# DRINGEND HILFE BQ 650w straight Power 11



## 7djdieje (3. Juni 2020)

Hallo,
Ich bin am verzweifeln. 
Ich weiß nicht welchen CPU Stecker bzw Kabel ich benutzen soll. 
Ich hab 2 CPU Strom kabel
2x4Pin namens CPU1-p4 und CPU2-p8
 Das andere Kabel hat genau den selben und noch einen weiteren 1x8pin namens p8, sprich 2 Stecker dran. 

Welches muss ich benutzen? Bei mir passen alle rein. Aber diese Pins unterscheiden sich. Das CPU Kabel mit den 2 Steckern, da hab ich ja das P8 und die Pins stimmen überein mit meinem Mainboard, aber da ist noch dieser weitere 2x4 dabei.
Weshalb wird dann ein alleiniges  2x4 pin mitgeliefert, dann bei meinem Mainboard mehr Sinn macht. Checkt die Anhänge bitte, hab keine Nerven mehr


----------



## Dragon AMD (3. Juni 2020)

Ist egal welches du nimmst passen beide.

Gesendet von meinem D6603 mit Tapatalk


----------



## 7djdieje (3. Juni 2020)

Dragon AMD schrieb:


> Ist egal welches du nimmst passen beide.
> 
> Gesendet von meinem D6603 mit Tapatalk



Aber, diese Pins also die quadratischen und die abgerundeten, sind nicht wie auf dem Mainboard oder ist das egal?


----------



## Dragon AMD (3. Juni 2020)

7djdieje schrieb:


> Aber, diese Pins also die quadratischen und die abgerundeten, sind nicht wie auf dem Mainboard oder ist das egal?


Dann musst du die nehmen die für deinen 8pin passen.

Es gibt ja auch Mainboards mit 2x8pin für die CPU dann ist der zweite von deinem Netzteil dafür.

Gesendet von meinem D6603 mit Tapatalk


----------



## Threshold (3. Juni 2020)

Nimm den 8 Pin EPS Anschluss.


----------



## 7djdieje (3. Juni 2020)

Also den mit 2 Steckern?


----------



## Threshold (3. Juni 2020)

Du hast doch das Netzteil. richtig?
be quiet! Straight Power 11 Platinum 650W ATX 2.51 ab &euro;' '124,89 (2020) | Preisvergleich Geizhals Deutschland

Im Startpost hast du die beiden Kabel ja fotografiert. Das rechte Kabel ist der 8 Pin EPS Stecker. Das linke Kabel der 4+4 ATX Stecker.
Du nimmst den EPS Stecker und fertig.


----------



## 7djdieje (3. Juni 2020)

Ja das hab ich. Werde dann den genannten 8pin nehmen, dumm das dann der 2te steck im Gehäuse hängt


----------



## Threshold (3. Juni 2020)

7djdieje schrieb:


> dumm das dann der 2te steck im Gehäuse hängt



Weil du ein Crap Netzteil gekauft hast. Du hättest vorher fragen sollen, denn empfohlen würde das Teil niemand.


----------



## _Berge_ (3. Juni 2020)

Im Grunde haben alle 3 Kabel die gleiche Funktion

Das gesplittete 8Pin/4+4Pin Kabel nimmt man in der Regel für Boards, welche einen 8Pin EPS + ZUSÄTZLICH 4Pin oder 4+4Pin benötigen (und selbst das wäre OPTIONAL)

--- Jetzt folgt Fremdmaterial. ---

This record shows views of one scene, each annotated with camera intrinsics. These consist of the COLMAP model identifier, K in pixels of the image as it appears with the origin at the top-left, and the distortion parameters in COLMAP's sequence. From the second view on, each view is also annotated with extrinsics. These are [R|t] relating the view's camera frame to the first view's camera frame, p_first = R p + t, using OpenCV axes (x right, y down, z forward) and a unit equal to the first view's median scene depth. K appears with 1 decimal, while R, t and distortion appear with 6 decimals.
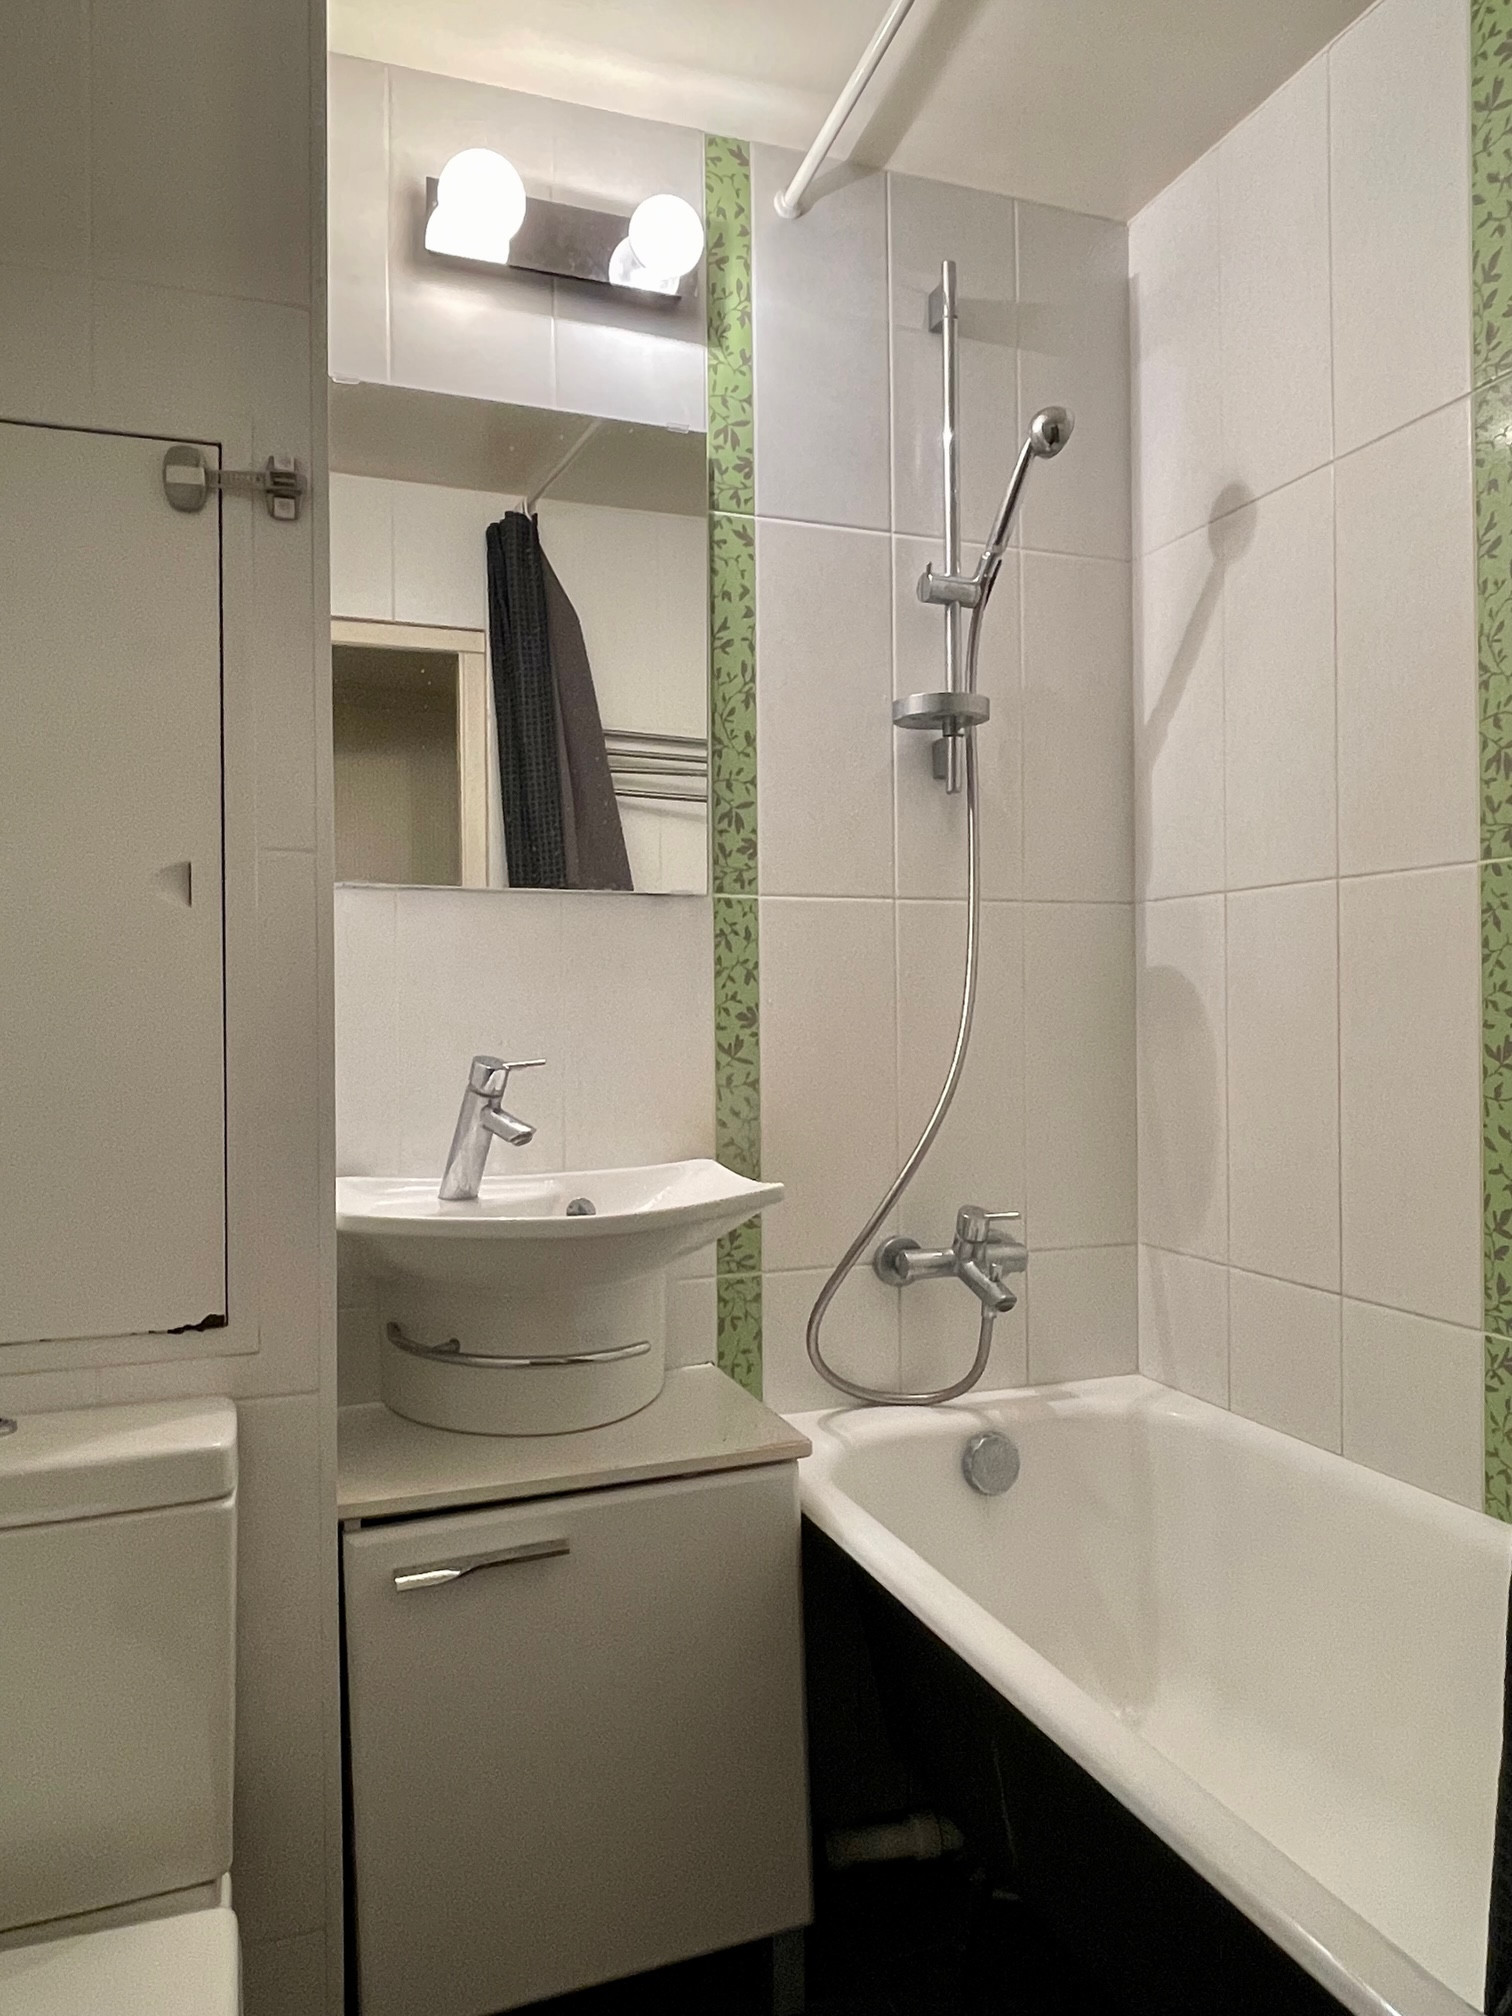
lens RADIAL K [[1379.6, 0, 752.7], [0, 1379.6, 1007.2], [0, 0, 1]] dist [0.005551, -0.013755]
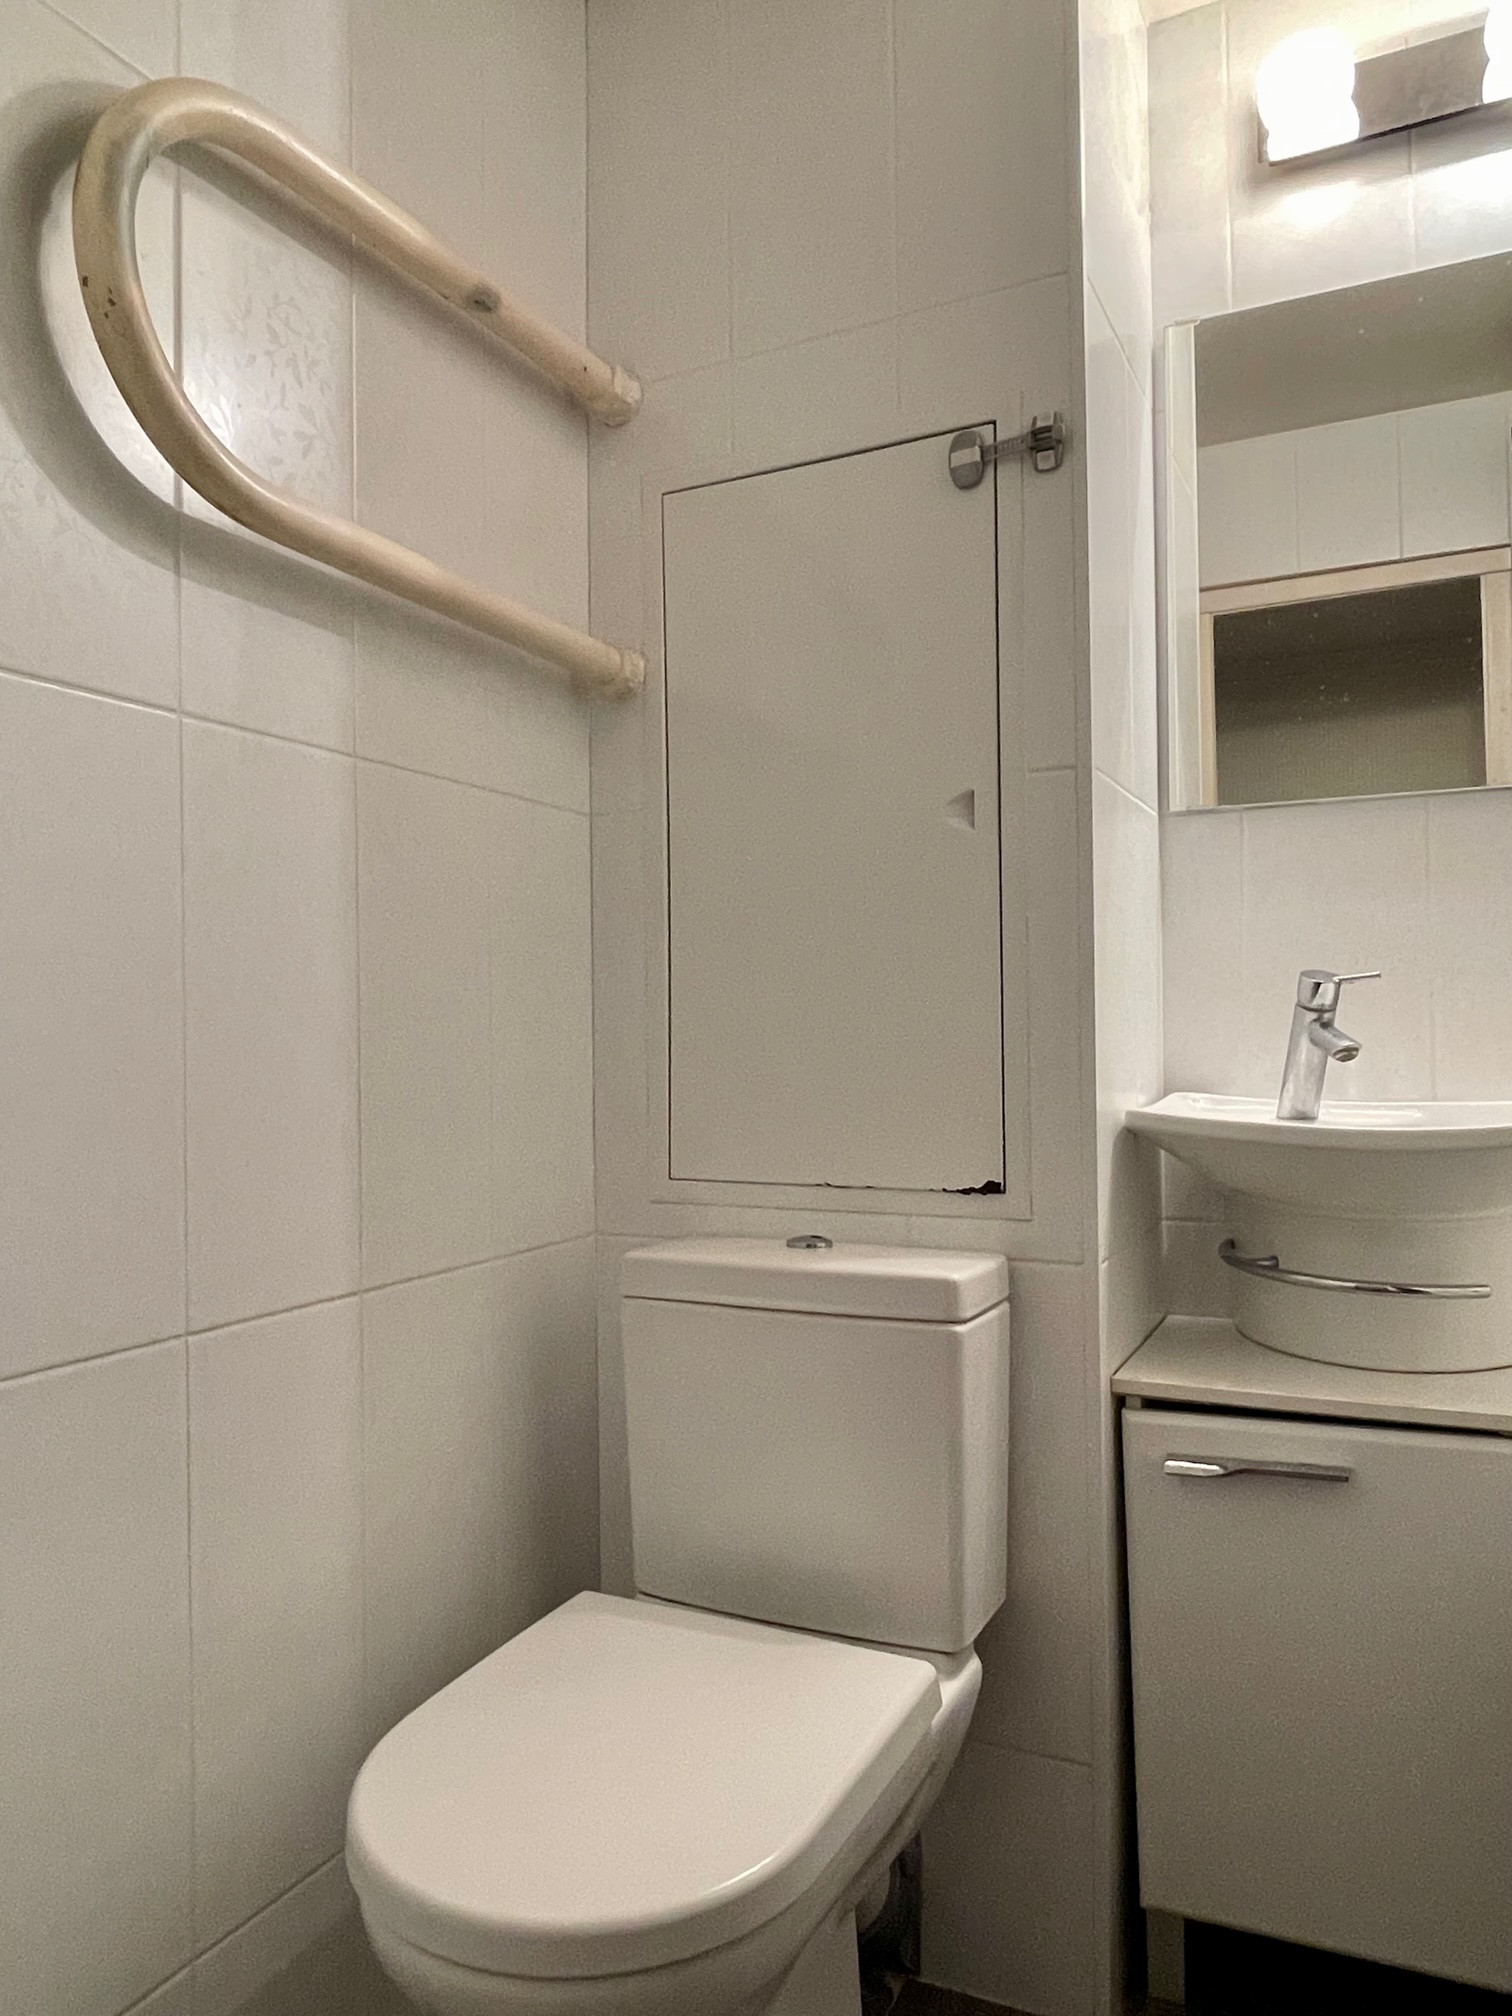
lens RADIAL K [[1379.6, 0, 753.4], [0, 1379.6, 1017.2], [0, 0, 1]] dist [0.005551, -0.013755]
pose [[0.692066, -0.009558, -0.721771, 0.270693], [0.009516, 0.999946, -0.004117, 0.080642], [0.721771, -0.004018, 0.692120, 0.058747]]
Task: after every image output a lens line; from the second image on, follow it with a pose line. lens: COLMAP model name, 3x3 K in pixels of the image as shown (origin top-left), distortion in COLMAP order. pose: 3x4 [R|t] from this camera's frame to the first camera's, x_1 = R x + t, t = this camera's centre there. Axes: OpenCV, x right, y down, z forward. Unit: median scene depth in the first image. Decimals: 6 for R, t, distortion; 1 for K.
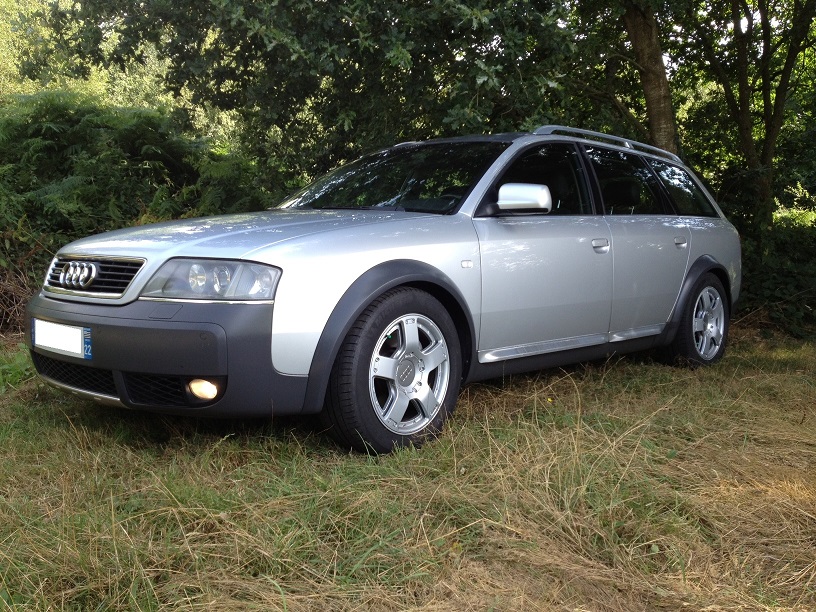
lens RADIAL K [[819.8, 0, 409.7], [0, 819.8, 305.5], [0, 0, 1]] dist [0.060500, 0.000000]
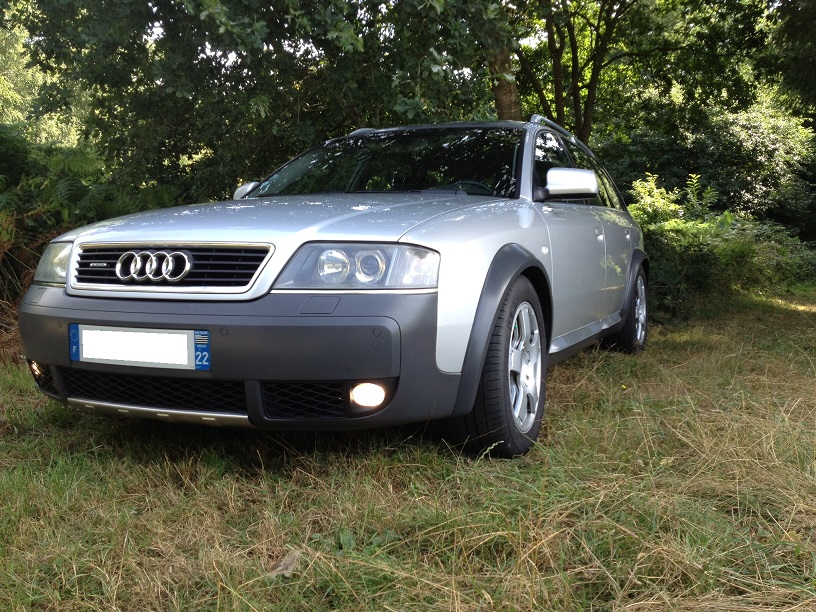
lens RADIAL K [[819.8, 0, 407.2], [0, 819.8, 307.3], [0, 0, 1]] dist [0.060500, 0.000000]
pose [[0.944167, -0.037639, 0.327310, -0.462772], [0.040694, 0.999169, -0.002486, 0.014379], [-0.326944, 0.015667, 0.944914, 0.177917]]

in deinem Fall, um natürlich das eine lose Kabel zu sparen, kannst du einfach den einzelnen 4+4Pin Strang nehmen, wie gesagt habe alle die gleiche Funktion

@Thresh jap das 650er Modell warn griff ins Klo, das 550er hätte gelangt mit weniger Verwirrung oder halt das 750er


----------



## Threshold (3. Juni 2020)

Es wäre in der Tat sinnvoller, den 4+4 Single Kabel Stecker zu benutzen.
Blöd ist halt, dass BeQuiet das mit den Doppelstrang Strippen macht. Eine Sache, die ich seit Jahren kritisiere und ich seit Jahren ignoriert werden.



_Berge_ schrieb:


> @Thresh jap das 650er Modell warn griff ins Klo, das 550er hätte gelangt mit weniger Verwirrung oder halt das 750er



Das 750er hat den Kram mit den Strippen auch.
Erst das 850er Modell hat einzelne Kabel.


----------



## 7djdieje (3. Juni 2020)

_Berge_ schrieb:


> Im Grunde haben alle 3 Kabel die gleiche Funktion
> 
> Das gesplittete 8Pin/4+4Pin Kabel nimmt man in der Regel für Boards, welche einen 8Pin EPS + ZUSÄTZLICH 4Pin oder 4+4Pin benötigen (und selbst das wäre OPTIONAL)
> 
> ...



Warum sind dann die Pins unterschiedlich? Hab Angst gehabt die bauteile zu frittieren und deshalb den wieder rausgesteckt


----------



## 7djdieje (3. Juni 2020)

Threshold schrieb:


> Weil du ein Crap Netzteil gekauft hast. Du hättest vorher fragen sollen, denn empfohlen würde das Teil niemand.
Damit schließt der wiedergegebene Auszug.